We can move it, given that we do not have data either way "it doesn't matter". I hoped the above would hold true and that would be a good argument but at the end of the day we can just collect statistics in both orders and compare.




> There's a single place to find the options to enable/disable various passes

That is already not true, as I noted before, a few examples:
  llvm/lib/Analysis/AliasAnalysis.cpp:61
  llvm/lib/Transforms/Scalar/LoopDistribute.cpp:118
  llvm/lib/Transforms/Instrumentation/IndirectCallPromotion.cpp:67
  llvm/lib/CodeGen/TypePromotion.cpp:50

Also, there will be at least two places (both PMs).

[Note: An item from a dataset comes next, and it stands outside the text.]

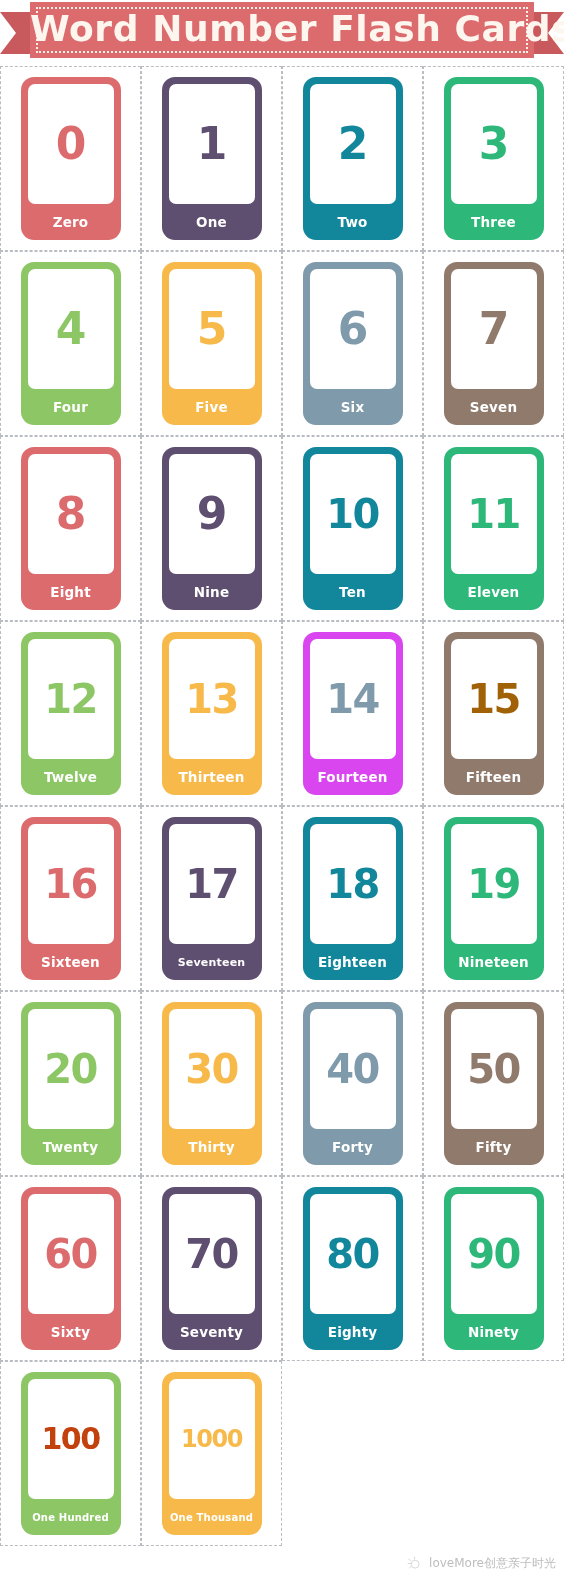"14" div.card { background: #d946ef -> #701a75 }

> Looking at the pass pipeline, you can be reasonably sure to know which passes are actually run. IMO having passes in the pipeline but not being run seems quite confusing (i.e. they will show up in the list of passes run, print-*-all will show them)

That is a fair point I guess.


> All attributor tests have to pass -disable-attributor=false, right?

Yes, though that doesn't seem to be much of a problem.


> I think as long as it is disabled by default adding it conditionally provides better ergonomics. I think @fedor.sergeev had similar comments at D69596


I don't think it is helping but I'll make a patch.